Il s'agit d'une notion que j'avais moi même abordé dans cet article : Profils et archétypes, l'art d'associer vite à ses personnages une escrime adaptée à leur personnalité.

Nous désirions vous en proposer une seconde vidéo et puis, la saison a commencé... continué... s'est terminé... Bref, on a raté le coche, procrastiné, choppé la flemme... glissez la légitime insulte que vous désirez.  
Qu'à cela ne tienne, la vidéo était là, prête, montée et nous n'allions pas ad aeternam la délaisser. Donc, nous sommes heureux avec presque un an de retard, nous étions si jeunes à l'image, de vous la proposer avec son article dédié. Article que vous lisez actuellement et qui servira une nouvelle fois à expliciter et développer notre propos. Ce pour que vous puissiez être à même de vous interroger, tester, améliorer, mais aussi critiquer au plus juste du sujet.

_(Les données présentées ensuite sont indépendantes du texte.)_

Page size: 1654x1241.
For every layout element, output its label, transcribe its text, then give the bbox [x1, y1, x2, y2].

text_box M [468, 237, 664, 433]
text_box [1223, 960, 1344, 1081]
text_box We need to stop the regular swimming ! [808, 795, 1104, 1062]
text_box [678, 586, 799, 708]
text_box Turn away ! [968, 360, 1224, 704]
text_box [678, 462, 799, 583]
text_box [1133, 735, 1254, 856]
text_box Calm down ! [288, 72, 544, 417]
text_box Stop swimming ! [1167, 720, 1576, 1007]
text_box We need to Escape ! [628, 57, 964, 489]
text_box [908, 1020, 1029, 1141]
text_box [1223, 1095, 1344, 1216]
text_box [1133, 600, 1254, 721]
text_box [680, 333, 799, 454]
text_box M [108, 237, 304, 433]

"Que serions nous, si nous ne pouvions pas bitcher ?"
Baron de Sigognac, 23 septembre 2024. 

Une petite mise en garde avant d'aller plus en avant : comme nous sortons du couple classique blindeur / conquérant, des contre-offensives, contretemps  etc... sont parfois utilisés. Donc, ce n'est pas tout de suite pour tout le monde. Merci de ne pas vous surestimer ou de faire les cons. Je m'en sors très bien tout seul. Bisous. 


Contreur Vs Conquérant.

Ce n'est pas le plus simple. 

Dans la première illustration avec les dussacks le conquérant se fait surprendre par le contreur qui profite d'au moins une erreur de main de sa part. Naturellement c'est le contreur qui se voit aussitôt mis en avant. Non seulement, il a réussi avec le même geste à faire échouer l'offensive adverse, mais aussi à blesser scéniquement. Le Capitaine va bien je vous l'assure. De fait, nous pourrions voir un artiste ou un vieux briscard qui sanctionne un escrimeur moins performant ou qui après avoir poussé à bout son adversaire parvint à provoquer son erreur.
Imaginons une brute qui dès le départ se découvre de trop pour exploiter sa puissance ; un athlète qui frustré de se faire contrer depuis trop longtemps décide d'aller toujours plus vite et plus fort.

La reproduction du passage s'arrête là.